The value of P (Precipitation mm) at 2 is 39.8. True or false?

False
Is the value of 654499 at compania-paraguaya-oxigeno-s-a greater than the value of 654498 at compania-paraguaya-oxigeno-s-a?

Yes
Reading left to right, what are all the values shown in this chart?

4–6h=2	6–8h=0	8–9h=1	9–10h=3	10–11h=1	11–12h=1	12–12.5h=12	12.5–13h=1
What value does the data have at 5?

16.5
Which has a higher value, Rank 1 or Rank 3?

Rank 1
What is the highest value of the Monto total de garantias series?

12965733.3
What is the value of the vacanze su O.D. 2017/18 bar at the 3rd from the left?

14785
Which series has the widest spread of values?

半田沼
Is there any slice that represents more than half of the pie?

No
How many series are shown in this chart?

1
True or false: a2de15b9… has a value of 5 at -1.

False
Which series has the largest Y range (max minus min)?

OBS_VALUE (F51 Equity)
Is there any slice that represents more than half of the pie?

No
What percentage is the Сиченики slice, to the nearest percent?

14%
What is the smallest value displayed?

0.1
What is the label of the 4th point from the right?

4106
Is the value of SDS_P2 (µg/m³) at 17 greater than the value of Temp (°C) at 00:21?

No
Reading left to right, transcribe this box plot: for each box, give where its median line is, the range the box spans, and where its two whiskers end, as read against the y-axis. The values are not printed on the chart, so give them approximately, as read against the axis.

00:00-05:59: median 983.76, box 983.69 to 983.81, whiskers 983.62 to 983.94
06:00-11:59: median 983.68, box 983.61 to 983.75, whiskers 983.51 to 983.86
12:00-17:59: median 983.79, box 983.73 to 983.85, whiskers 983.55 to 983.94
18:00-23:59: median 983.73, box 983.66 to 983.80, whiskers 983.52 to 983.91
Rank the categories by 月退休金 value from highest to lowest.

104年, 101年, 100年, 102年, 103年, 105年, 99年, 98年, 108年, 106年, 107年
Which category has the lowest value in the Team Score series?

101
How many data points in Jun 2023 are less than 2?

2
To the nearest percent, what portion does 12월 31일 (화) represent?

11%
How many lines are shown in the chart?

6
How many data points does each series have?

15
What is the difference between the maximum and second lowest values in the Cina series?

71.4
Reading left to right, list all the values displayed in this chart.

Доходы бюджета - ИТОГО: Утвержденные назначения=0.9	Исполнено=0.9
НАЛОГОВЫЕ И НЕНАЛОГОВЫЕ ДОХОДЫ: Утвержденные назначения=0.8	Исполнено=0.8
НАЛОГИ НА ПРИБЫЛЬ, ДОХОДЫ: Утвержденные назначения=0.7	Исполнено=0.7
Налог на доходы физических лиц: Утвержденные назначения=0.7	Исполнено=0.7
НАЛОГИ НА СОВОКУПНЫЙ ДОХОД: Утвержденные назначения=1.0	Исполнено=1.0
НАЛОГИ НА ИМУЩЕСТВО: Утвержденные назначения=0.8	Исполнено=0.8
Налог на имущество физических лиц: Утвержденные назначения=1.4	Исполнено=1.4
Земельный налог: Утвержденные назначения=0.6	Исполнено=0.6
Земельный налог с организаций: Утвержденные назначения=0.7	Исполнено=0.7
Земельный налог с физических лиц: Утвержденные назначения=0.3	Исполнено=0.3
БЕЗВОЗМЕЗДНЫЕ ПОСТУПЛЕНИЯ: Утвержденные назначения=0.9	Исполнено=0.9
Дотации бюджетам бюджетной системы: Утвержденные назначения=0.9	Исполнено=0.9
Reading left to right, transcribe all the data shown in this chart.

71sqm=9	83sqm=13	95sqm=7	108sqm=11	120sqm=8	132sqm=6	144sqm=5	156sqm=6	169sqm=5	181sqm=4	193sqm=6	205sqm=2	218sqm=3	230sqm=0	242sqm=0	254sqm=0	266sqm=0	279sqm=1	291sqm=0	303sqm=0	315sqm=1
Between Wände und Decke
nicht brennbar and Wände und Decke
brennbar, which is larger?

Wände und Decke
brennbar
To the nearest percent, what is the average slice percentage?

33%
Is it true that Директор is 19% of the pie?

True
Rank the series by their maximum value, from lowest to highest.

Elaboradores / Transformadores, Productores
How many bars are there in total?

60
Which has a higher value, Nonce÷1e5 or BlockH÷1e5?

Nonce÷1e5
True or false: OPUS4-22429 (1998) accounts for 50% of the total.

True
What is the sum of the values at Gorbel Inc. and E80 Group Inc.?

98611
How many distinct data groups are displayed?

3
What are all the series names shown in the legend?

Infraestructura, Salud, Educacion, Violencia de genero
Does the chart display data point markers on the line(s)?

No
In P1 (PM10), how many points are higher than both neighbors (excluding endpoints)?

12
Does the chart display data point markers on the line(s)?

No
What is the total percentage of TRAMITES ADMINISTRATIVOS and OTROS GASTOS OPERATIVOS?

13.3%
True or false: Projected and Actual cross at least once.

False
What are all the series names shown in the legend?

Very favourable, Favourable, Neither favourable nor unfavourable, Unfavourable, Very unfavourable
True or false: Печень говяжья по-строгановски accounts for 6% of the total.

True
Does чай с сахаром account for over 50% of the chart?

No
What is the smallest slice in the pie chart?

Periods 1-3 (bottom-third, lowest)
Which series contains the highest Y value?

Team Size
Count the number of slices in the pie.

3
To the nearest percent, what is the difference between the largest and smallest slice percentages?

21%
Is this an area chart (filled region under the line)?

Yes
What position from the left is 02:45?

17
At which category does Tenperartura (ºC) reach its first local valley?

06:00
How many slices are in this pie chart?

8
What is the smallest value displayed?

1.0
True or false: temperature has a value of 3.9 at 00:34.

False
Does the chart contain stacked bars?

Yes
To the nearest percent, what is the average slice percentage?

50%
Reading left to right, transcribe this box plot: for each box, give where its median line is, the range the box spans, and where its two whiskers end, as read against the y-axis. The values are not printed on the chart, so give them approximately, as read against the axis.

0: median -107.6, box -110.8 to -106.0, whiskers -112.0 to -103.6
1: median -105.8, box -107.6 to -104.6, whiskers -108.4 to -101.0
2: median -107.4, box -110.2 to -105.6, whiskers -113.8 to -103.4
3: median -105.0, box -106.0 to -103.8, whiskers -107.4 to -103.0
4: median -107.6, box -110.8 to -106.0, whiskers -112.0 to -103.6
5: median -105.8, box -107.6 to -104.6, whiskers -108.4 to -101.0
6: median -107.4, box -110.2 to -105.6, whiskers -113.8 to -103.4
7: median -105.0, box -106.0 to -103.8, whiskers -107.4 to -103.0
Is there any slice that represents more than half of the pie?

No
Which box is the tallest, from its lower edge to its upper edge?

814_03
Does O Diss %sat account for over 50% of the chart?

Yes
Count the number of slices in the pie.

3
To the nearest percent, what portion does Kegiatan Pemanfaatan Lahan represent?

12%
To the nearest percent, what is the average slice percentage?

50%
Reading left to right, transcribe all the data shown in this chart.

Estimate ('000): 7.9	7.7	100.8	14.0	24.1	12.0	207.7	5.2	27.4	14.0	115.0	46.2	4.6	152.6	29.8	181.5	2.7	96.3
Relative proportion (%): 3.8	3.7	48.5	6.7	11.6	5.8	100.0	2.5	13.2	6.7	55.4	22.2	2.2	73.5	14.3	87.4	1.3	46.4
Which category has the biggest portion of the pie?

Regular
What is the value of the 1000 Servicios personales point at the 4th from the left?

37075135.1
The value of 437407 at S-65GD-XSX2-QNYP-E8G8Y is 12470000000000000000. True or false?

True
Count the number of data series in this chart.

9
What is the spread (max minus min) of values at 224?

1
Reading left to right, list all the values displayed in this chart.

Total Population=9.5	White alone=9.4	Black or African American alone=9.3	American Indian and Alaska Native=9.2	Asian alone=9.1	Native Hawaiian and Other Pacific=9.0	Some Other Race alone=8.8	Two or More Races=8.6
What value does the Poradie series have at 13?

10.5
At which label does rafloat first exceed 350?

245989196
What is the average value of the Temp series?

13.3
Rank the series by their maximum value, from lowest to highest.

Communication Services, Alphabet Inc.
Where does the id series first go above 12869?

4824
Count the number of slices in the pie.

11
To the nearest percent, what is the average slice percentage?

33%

- Aim of the exercise: Convert everything from the first line of the items down to the line containing "What is the value of the vacanze", inclusive, into a Markdown table. Use the columns Row and Entry, numbering each line and leaving out blank lines.

- Answer for this exercise:
| Row | Entry |
|---|---|
| 1 | The value of P (Precipitation mm) at 2 is 39.8. True or false? |
| 2 | False |
| 3 | Is the value of 654499 at compania-paraguaya-oxigeno-s-a greater than the value of 654498 at compania-paraguaya-oxigeno-s-a? |
| 4 | Yes |
| 5 | Reading left to right, what are all the values shown in this chart? |
| 6 | 4–6h=2	6–8h=0	8–9h=1	9–10h=3	10–11h=1	11–12h=1	12–12.5h=12	12.5–13h=1 |
| 7 | What value does the data have at 5? |
| 8 | 16.5 |
| 9 | Which has a higher value, Rank 1 or Rank 3? |
| 10 | Rank 1 |
| 11 | What is the highest value of the Monto total de garantias series? |
| 12 | 12965733.3 |
| 13 | What is the value of the vacanze su O.D. 2017/18 bar at the 3rd from the left? |